Sejumlah Kiai Tarekat NU Mengaku Resah dengan Kondisi Jatman

JAKARTA—Sejumlah kiai tarekat yang ternaung dalam Jam’iyah Ahlit Thariqah Al-Mu’tabarah An-Nahdliyah atau Jatman menilai telah terjadi beberapa masalah dalam organisasi tersebut. Salah satunya ada indikasi pembelokan sejarah tentang Islam di Indonesia, terutama yang terkait dengan pendirian Jatman.

Para kiai ini pun meminta bantuan Pengurus Besar Nahdlatul Ulama (PBNU) untuk membereskan masalah tersebut.

Sebagai informasi, Jatman adalah badan otonom (banom) Nahdlatul Ulama (NU) yang beranggotakan berbagai tarekat yang dinilai NU mu’tabarah atau bersanad ilmu kepada Nabi Muhammad Saw.

Secara harfiah, Jatman berarti kumpulan para pengamal tarekat muktabarah NU. Jatman, menurut keterangan beberapa sumber, didirikan di Tegalrejo, Magelang, pada 20 Rajab 1377 H atau 10 Oktober 1957.

Bacaan Lainnya

Jatman juga tercatat sebagai banom NU yang memiliki struktur kepengurusan terlengkap, dari tingkat pusat hingga tingkat paling bawah. Anggotanya tercatat antara 40-50 juta.

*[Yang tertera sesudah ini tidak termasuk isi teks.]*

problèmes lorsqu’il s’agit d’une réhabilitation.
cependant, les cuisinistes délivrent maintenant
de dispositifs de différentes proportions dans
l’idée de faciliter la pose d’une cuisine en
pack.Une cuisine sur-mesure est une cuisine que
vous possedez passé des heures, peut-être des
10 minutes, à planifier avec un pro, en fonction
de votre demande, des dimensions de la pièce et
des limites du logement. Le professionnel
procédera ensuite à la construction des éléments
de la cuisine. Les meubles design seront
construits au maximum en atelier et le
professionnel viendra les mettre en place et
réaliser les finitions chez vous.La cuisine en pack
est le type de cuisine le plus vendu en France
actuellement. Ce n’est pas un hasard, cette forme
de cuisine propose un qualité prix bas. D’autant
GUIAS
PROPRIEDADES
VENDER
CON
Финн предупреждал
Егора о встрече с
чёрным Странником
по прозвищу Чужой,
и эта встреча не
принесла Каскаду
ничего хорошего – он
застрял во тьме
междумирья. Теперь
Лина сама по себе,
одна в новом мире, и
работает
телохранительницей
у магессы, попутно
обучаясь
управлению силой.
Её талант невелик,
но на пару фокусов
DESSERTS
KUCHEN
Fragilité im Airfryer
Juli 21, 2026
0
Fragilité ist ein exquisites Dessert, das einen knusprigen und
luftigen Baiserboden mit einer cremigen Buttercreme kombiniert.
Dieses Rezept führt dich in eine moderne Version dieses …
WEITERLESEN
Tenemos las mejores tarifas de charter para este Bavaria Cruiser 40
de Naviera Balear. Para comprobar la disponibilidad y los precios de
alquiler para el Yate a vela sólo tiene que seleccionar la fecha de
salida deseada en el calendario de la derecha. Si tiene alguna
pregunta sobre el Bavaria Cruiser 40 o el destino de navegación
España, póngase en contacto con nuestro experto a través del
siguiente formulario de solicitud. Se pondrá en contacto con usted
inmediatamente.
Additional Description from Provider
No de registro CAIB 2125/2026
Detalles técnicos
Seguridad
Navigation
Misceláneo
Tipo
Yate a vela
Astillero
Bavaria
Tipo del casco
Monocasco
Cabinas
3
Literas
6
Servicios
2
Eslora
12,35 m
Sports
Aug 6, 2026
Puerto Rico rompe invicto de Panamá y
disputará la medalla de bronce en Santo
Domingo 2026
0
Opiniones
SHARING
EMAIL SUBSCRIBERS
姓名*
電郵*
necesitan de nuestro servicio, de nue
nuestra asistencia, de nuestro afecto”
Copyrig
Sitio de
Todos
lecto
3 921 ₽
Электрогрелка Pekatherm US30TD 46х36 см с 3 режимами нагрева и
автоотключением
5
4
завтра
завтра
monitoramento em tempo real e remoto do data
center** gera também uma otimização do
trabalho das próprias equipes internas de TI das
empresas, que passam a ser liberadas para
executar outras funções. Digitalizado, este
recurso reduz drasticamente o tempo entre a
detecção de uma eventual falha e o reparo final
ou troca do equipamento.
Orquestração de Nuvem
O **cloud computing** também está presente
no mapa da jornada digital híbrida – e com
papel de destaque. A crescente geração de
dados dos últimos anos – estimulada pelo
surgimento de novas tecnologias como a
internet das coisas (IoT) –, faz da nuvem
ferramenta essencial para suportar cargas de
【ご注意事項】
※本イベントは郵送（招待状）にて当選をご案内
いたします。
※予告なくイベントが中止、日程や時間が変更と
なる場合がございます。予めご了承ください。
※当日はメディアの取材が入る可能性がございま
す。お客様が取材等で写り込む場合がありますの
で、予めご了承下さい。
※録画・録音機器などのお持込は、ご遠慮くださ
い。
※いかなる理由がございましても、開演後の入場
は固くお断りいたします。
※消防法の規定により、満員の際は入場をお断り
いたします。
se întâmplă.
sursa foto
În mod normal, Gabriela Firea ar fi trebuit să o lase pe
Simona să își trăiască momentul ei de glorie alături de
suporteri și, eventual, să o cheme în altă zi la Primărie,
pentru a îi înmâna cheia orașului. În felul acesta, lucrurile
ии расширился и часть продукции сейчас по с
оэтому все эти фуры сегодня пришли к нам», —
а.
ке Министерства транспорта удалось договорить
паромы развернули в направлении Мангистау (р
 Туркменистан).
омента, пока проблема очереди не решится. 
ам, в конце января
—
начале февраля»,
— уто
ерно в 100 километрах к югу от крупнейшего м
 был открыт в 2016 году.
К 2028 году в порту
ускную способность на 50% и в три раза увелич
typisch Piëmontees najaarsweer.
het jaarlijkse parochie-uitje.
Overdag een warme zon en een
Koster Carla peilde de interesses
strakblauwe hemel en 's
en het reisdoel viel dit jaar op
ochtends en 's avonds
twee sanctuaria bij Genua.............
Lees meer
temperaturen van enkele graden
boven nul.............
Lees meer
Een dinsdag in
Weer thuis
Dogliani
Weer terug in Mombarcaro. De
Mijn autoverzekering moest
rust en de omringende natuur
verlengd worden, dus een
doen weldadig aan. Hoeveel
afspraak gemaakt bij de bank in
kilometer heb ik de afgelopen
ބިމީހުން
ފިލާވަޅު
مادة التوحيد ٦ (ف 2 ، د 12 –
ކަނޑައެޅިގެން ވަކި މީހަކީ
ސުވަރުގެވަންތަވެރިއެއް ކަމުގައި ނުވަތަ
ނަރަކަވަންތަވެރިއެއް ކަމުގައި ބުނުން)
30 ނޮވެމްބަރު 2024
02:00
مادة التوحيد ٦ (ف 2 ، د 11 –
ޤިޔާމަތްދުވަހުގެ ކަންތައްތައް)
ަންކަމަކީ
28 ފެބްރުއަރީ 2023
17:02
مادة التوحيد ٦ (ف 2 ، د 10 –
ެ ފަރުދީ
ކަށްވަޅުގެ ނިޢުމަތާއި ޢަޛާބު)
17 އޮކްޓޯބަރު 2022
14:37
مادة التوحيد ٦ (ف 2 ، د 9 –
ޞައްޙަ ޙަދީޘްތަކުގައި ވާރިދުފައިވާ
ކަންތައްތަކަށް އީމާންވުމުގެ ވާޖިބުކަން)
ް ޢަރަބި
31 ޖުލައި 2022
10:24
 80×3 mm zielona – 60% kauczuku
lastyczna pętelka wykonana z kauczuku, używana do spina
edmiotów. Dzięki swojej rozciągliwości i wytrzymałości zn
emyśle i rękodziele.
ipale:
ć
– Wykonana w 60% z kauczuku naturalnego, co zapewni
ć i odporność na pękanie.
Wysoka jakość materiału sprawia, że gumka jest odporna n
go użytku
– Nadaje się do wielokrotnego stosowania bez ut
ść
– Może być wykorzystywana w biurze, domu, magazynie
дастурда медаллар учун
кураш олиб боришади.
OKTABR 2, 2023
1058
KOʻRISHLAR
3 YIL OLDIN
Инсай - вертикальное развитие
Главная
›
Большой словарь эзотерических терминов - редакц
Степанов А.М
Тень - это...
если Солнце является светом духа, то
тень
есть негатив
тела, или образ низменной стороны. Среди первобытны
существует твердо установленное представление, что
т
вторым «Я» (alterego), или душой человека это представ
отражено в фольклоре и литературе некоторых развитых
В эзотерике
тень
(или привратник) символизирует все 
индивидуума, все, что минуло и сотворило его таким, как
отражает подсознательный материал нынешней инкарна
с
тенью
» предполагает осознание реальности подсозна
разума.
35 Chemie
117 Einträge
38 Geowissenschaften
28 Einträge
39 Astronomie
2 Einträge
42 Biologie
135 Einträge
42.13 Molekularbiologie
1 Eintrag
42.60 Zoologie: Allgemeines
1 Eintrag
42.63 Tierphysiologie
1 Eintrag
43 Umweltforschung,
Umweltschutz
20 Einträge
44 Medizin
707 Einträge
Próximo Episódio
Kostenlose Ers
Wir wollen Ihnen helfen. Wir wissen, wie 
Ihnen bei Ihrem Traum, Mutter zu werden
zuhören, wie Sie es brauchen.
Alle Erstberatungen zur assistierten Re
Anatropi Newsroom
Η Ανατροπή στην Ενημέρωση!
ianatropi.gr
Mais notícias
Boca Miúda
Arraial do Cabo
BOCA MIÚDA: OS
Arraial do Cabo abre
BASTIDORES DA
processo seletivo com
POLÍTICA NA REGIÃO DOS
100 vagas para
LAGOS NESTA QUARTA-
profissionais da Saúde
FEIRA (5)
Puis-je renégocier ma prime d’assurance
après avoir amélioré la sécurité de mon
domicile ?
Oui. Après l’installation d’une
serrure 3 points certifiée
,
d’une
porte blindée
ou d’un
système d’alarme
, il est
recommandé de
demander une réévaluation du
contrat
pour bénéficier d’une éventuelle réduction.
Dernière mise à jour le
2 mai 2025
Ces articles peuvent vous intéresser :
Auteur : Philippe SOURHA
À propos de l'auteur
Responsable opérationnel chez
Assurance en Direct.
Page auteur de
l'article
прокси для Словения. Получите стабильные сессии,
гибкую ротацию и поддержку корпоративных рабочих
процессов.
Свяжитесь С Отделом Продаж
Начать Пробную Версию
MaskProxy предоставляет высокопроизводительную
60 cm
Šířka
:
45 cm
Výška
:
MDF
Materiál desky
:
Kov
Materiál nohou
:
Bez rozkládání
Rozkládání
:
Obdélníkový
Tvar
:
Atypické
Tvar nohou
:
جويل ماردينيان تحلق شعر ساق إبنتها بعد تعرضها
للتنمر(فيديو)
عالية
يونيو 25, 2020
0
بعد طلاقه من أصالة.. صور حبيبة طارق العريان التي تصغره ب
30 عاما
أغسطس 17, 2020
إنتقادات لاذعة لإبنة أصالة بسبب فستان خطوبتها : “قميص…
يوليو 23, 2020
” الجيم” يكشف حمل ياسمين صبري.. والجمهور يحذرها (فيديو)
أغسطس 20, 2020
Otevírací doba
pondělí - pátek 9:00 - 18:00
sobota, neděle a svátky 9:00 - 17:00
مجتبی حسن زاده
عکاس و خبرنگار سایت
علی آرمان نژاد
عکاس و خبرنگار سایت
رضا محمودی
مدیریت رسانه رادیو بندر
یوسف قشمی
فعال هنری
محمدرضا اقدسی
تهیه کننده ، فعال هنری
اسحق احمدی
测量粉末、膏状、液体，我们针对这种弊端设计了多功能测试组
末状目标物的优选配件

Pada Senin (2/9/2024) lalu, sejumlah pengurus wilayah dan mursyid tarekat yang ternaung dalam Jatman, dipimpin anggota Majelis Ifta’ wal Irsyad Idarah Aliyah Jatman KH. Achmad Chalwani Nawawi, mengunjungi kantor PBNU. Mereka ditemui oleh Ketua Umum PBNU Yahya Cholil Staquf atau Gus Yahya dan Wakil Ketua Umum PBNU Amin Said Husni.

Sejumlah kiai tarekat dan pimpinan Jatman bertemu dengan jajaran pengurus PBNU, Senin (2/9/2024). (Dok. Antara)

“Ada dua hal yang kami sampaikan. Yang pertama menanyakan status kepengurusan Idarah yang semestinya berakhir September 2023, tetapi hingga sekarang belum juga bermuktamar,” ujar Chalwani dalam siaran pers, Senin (2/9/2024), dikutip kembali pada Rabu (4/9/2024).

Kedua, kata Chalwani, para kiai tarekat juga melaporkan realitas terkini dari Jatman kepada PBNU, serta meminta agar PBNU mencarikan jalan keluar, salah satunya terkait perubahan sejarah Jatman sejak dipimpin Habib Lutfi bin Yahya.

“Kami juga kepingin meluruskan sejarah Jatman. Awal berdirinya dulu belum bernama Jatman. Itu tahun 1957. Yang mendirikan empat kiai, yakni KH. Muslih Mranggen (Demak), KH. Nawawi (Purworejo), KH. Mandhur (Temanggung), dan KH. Masruhan Iksan (Mranggen),” kata Chalwani, Pengasuh Pondok Pesantren An-Nawawi, Berjan, Gebang, Purworejo sekaligus mursyid dari Tarekat Qodiriyah wa Naqsyabandiyah itu.